(Records from a data collection)
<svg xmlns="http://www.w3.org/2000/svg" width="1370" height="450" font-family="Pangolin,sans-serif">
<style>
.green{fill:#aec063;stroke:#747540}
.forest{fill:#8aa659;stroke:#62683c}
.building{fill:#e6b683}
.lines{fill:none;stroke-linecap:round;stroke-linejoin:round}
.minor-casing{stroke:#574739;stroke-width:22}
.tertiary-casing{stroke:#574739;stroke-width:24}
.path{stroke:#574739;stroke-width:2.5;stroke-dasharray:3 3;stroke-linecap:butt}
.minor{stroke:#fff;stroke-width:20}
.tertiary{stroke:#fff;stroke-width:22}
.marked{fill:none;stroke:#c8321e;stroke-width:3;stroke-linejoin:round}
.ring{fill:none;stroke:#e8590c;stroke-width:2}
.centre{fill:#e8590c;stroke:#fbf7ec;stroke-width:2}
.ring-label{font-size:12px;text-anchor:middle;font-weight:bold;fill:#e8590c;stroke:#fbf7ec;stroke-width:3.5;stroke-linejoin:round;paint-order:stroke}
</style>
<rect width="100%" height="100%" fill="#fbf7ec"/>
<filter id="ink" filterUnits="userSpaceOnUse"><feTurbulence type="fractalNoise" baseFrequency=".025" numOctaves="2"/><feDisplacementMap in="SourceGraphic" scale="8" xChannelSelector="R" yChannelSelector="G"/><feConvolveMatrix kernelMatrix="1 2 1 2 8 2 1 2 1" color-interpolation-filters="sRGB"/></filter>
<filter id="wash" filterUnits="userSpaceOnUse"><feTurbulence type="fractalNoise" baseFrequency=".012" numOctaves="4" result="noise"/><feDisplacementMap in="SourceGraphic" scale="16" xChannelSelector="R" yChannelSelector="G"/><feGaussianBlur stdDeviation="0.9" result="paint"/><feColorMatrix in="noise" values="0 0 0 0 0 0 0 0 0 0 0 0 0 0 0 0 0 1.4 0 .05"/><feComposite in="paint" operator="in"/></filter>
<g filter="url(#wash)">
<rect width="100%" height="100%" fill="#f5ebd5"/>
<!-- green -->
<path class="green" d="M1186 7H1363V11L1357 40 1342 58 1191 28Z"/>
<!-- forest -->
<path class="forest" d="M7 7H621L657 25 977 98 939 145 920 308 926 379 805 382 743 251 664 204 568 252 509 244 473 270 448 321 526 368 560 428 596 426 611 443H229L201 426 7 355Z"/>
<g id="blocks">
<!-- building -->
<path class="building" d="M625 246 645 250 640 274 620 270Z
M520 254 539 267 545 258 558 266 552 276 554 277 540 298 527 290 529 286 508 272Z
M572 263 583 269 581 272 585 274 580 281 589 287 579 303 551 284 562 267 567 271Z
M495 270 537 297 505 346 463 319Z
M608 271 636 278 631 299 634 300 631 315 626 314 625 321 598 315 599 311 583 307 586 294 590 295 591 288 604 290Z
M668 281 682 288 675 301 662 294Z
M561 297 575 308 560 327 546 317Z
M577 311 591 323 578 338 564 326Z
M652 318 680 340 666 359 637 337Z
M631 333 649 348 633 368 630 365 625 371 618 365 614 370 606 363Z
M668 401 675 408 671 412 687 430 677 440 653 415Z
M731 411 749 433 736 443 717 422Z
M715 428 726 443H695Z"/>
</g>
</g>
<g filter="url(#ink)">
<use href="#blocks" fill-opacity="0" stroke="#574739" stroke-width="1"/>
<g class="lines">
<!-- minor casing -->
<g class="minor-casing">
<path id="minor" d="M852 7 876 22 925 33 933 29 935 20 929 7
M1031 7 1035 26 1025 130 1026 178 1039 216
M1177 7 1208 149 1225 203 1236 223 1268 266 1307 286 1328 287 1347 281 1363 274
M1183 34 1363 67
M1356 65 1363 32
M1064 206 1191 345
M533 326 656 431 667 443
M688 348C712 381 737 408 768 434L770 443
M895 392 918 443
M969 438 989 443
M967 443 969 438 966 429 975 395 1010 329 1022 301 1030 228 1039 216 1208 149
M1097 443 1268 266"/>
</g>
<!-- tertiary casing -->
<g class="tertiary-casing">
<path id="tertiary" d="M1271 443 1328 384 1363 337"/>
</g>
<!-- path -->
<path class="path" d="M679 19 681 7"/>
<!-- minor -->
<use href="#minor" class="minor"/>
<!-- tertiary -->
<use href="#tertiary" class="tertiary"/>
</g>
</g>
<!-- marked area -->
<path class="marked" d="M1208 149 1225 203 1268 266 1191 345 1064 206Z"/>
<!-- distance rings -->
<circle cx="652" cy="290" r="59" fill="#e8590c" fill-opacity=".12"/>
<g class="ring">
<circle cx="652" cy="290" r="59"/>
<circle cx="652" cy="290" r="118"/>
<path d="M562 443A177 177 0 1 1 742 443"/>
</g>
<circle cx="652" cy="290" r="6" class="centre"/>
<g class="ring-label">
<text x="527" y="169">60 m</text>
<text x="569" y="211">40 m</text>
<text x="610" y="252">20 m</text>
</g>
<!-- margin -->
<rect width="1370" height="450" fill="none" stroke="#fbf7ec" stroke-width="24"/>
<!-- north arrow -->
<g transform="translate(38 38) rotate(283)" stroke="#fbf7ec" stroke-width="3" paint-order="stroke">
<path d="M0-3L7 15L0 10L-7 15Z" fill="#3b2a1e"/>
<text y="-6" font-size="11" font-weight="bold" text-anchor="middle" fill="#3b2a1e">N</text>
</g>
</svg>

**WHAT THIS TASK INVOLVES:** Could every entry be given again exactly, with no line skipped?

**REPLY:**
<svg xmlns="http://www.w3.org/2000/svg" width="1370" height="450" font-family="Pangolin,sans-serif">
<style>
.green{fill:#aec063;stroke:#747540}
.forest{fill:#8aa659;stroke:#62683c}
.building{fill:#e6b683}
.lines{fill:none;stroke-linecap:round;stroke-linejoin:round}
.minor-casing{stroke:#574739;stroke-width:22}
.tertiary-casing{stroke:#574739;stroke-width:24}
.path{stroke:#574739;stroke-width:2.5;stroke-dasharray:3 3;stroke-linecap:butt}
.minor{stroke:#fff;stroke-width:20}
.tertiary{stroke:#fff;stroke-width:22}
.marked{fill:none;stroke:#c8321e;stroke-width:3;stroke-linejoin:round}
.ring{fill:none;stroke:#e8590c;stroke-width:2}
.centre{fill:#e8590c;stroke:#fbf7ec;stroke-width:2}
.ring-label{font-size:12px;text-anchor:middle;font-weight:bold;fill:#e8590c;stroke:#fbf7ec;stroke-width:3.5;stroke-linejoin:round;paint-order:stroke}
</style>
<rect width="100%" height="100%" fill="#fbf7ec"/>
<filter id="ink" filterUnits="userSpaceOnUse"><feTurbulence type="fractalNoise" baseFrequency=".025" numOctaves="2"/><feDisplacementMap in="SourceGraphic" scale="8" xChannelSelector="R" yChannelSelector="G"/><feConvolveMatrix kernelMatrix="1 2 1 2 8 2 1 2 1" color-interpolation-filters="sRGB"/></filter>
<filter id="wash" filterUnits="userSpaceOnUse"><feTurbulence type="fractalNoise" baseFrequency=".012" numOctaves="4" result="noise"/><feDisplacementMap in="SourceGraphic" scale="16" xChannelSelector="R" yChannelSelector="G"/><feGaussianBlur stdDeviation="0.9" result="paint"/><feColorMatrix in="noise" values="0 0 0 0 0 0 0 0 0 0 0 0 0 0 0 0 0 1.4 0 .05"/><feComposite in="paint" operator="in"/></filter>
<g filter="url(#wash)">
<rect width="100%" height="100%" fill="#f5ebd5"/>
<!-- green -->
<path class="green" d="M1186 7H1363V11L1357 40 1342 58 1191 28Z"/>
<!-- forest -->
<path class="forest" d="M7 7H621L657 25 977 98 939 145 920 308 926 379 805 382 743 251 664 204 568 252 509 244 473 270 448 321 526 368 560 428 596 426 611 443H229L201 426 7 355Z"/>
<g id="blocks">
<!-- building -->
<path class="building" d="M625 246 645 250 640 274 620 270Z
M520 254 539 267 545 258 558 266 552 276 554 277 540 298 527 290 529 286 508 272Z
M572 263 583 269 581 272 585 274 580 281 589 287 579 303 551 284 562 267 567 271Z
M495 270 537 297 505 346 463 319Z
M608 271 636 278 631 299 634 300 631 315 626 314 625 321 598 315 599 311 583 307 586 294 590 295 591 288 604 290Z
M668 281 682 288 675 301 662 294Z
M561 297 575 308 560 327 546 317Z
M577 311 591 323 578 338 564 326Z
M652 318 680 340 666 359 637 337Z
M631 333 649 348 633 368 630 365 625 371 618 365 614 370 606 363Z
M668 401 675 408 671 412 687 430 677 440 653 415Z
M731 411 749 433 736 443 717 422Z
M715 428 726 443H695Z"/>
</g>
</g>
<g filter="url(#ink)">
<use href="#blocks" fill-opacity="0" stroke="#574739" stroke-width="1"/>
<g class="lines">
<!-- minor casing -->
<g class="minor-casing">
<path id="minor" d="M852 7 876 22 925 33 933 29 935 20 929 7
M1031 7 1035 26 1025 130 1026 178 1039 216
M1177 7 1208 149 1225 203 1236 223 1268 266 1307 286 1328 287 1347 281 1363 274
M1183 34 1363 67
M1356 65 1363 32
M1064 206 1191 345
M533 326 656 431 667 443
M688 348C712 381 737 408 768 434L770 443
M895 392 918 443
M969 438 989 443
M967 443 969 438 966 429 975 395 1010 329 1022 301 1030 228 1039 216 1208 149
M1097 443 1268 266"/>
</g>
<!-- tertiary casing -->
<g class="tertiary-casing">
<path id="tertiary" d="M1271 443 1328 384 1363 337"/>
</g>
<!-- path -->
<path class="path" d="M679 19 681 7"/>
<!-- minor -->
<use href="#minor" class="minor"/>
<!-- tertiary -->
<use href="#tertiary" class="tertiary"/>
</g>
</g>
<!-- marked area -->
<path class="marked" d="M1208 149 1225 203 1268 266 1191 345 1064 206Z"/>
<!-- distance rings -->
<circle cx="652" cy="290" r="59" fill="#e8590c" fill-opacity=".12"/>
<g class="ring">
<circle cx="652" cy="290" r="59"/>
<circle cx="652" cy="290" r="118"/>
<path d="M562 443A177 177 0 1 1 742 443"/>
</g>
<circle cx="652" cy="290" r="6" class="centre"/>
<g class="ring-label">
<text x="527" y="169">60 m</text>
<text x="569" y="211">40 m</text>
<text x="610" y="252">20 m</text>
</g>
<!-- margin -->
<rect width="1370" height="450" fill="none" stroke="#fbf7ec" stroke-width="24"/>
<!-- north arrow -->
<g transform="translate(38 38) rotate(283)" stroke="#fbf7ec" stroke-width="3" paint-order="stroke">
<path d="M0-3L7 15L0 10L-7 15Z" fill="#3b2a1e"/>
<text y="-6" font-size="11" font-weight="bold" text-anchor="middle" fill="#3b2a1e">N</text>
</g>
</svg>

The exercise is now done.